→ WHAT YOU HAVE TO DO: Down to the last line, write out the entries below exactly and omit all pictures.

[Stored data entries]

◆ ◆ ◆

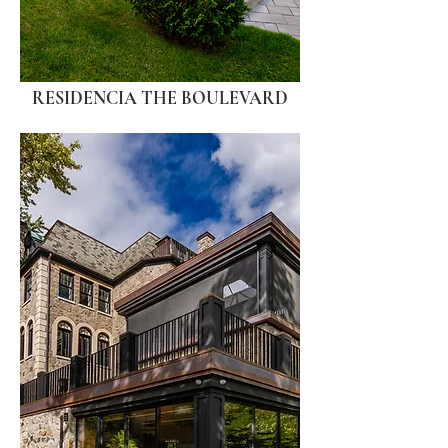
RESIDENCIA THE BOULEVARD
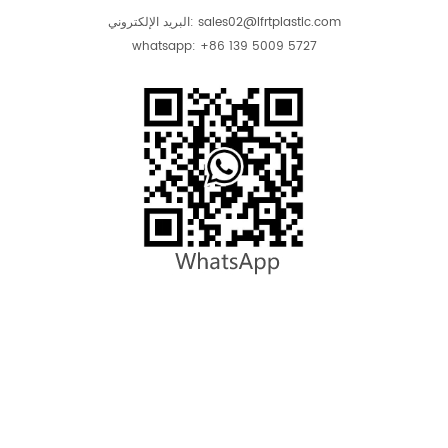
البريد الإلكتروني: sales02@lfrtplastic.com
whatsapp: +86 139 5009 5727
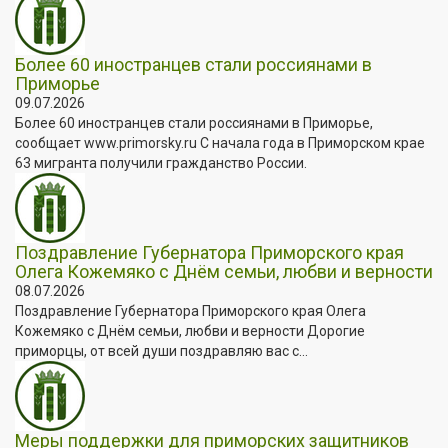
Более 60 иностранцев стали россиянами в
Приморье
09.07.2026
Более 60 иностранцев стали россиянами в Приморье,
сообщает www.primorsky.ru С начала года в Приморском крае
63 мигранта получили гражданство России.
Поздравление Губернатора Приморского края
Олега Кожемяко с Днём семьи, любви и верности
08.07.2026
Поздравление Губернатора Приморского края Олега
Кожемяко с Днём семьи, любви и верности Дорогие
приморцы, от всей души поздравляю вас с...
Меры поддержки для приморских защитников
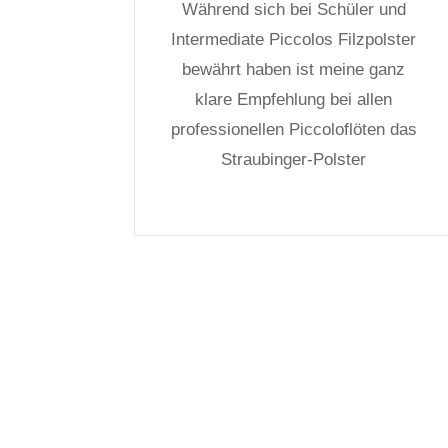
Während sich bei Schüler und
Intermediate Piccolos Filzpolster
bewährt haben ist meine ganz
klare Empfehlung bei allen
professionellen Piccoloflöten das
Straubinger-Polster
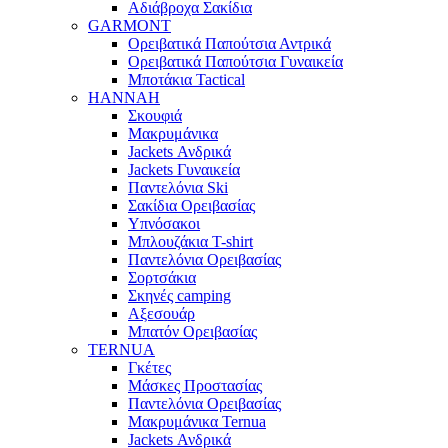
Αδιάβροχα Σακίδια
GARMONT
Ορειβατικά Παπούτσια Αντρικά
Ορειβατικά Παπούτσια Γυναικεία
Μποτάκια Tactical
HANNAH
Σκουφιά
Μακρυμάνικα
Jackets Ανδρικά
Jackets Γυναικεία
Παντελόνια Ski
Σακίδια Ορειβασίας
Υπνόσακοι
Μπλουζάκια T-shirt
Παντελόνια Ορειβασίας
Σορτσάκια
Σκηνές camping
Αξεσουάρ
Μπατόν Ορειβασίας
TERNUA
Γκέτες
Μάσκες Προστασίας
Παντελόνια Ορειβασίας
Μακρυμάνικα Ternua
Jackets Ανδρικά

◆ ◆ ◆

→ ANSWER SECTION:
RESIDENCIA THE BOULEVARD
البريد الإلكتروني: sales02@lfrtplastic.com
whatsapp: +86 139 5009 5727
Более 60 иностранцев стали россиянами в
Приморье
09.07.2026
Более 60 иностранцев стали россиянами в Приморье,
сообщает www.primorsky.ru С начала года в Приморском крае
63 мигранта получили гражданство России.
Поздравление Губернатора Приморского края
Олега Кожемяко с Днём семьи, любви и верности
08.07.2026
Поздравление Губернатора Приморского края Олега
Кожемяко с Днём семьи, любви и верности Дорогие
приморцы, от всей души поздравляю вас с...
Меры поддержки для приморских защитников
Während sich bei Schüler und
Intermediate Piccolos Filzpolster
bewährt haben ist meine ganz
klare Empfehlung bei allen
professionellen Piccoloflöten das
Straubinger-Polster
Αδιάβροχα Σακίδια
GARMONT
Ορειβατικά Παπούτσια Αντρικά
Ορειβατικά Παπούτσια Γυναικεία
Μποτάκια Tactical
HANNAH
Σκουφιά
Μακρυμάνικα
Jackets Ανδρικά
Jackets Γυναικεία
Παντελόνια Ski
Σακίδια Ορειβασίας
Υπνόσακοι
Μπλουζάκια T-shirt
Παντελόνια Ορειβασίας
Σορτσάκια
Σκηνές camping
Αξεσουάρ
Μπατόν Ορειβασίας
TERNUA
Γκέτες
Μάσκες Προστασίας
Παντελόνια Ορειβασίας
Μακρυμάνικα Ternua
Jackets Ανδρικά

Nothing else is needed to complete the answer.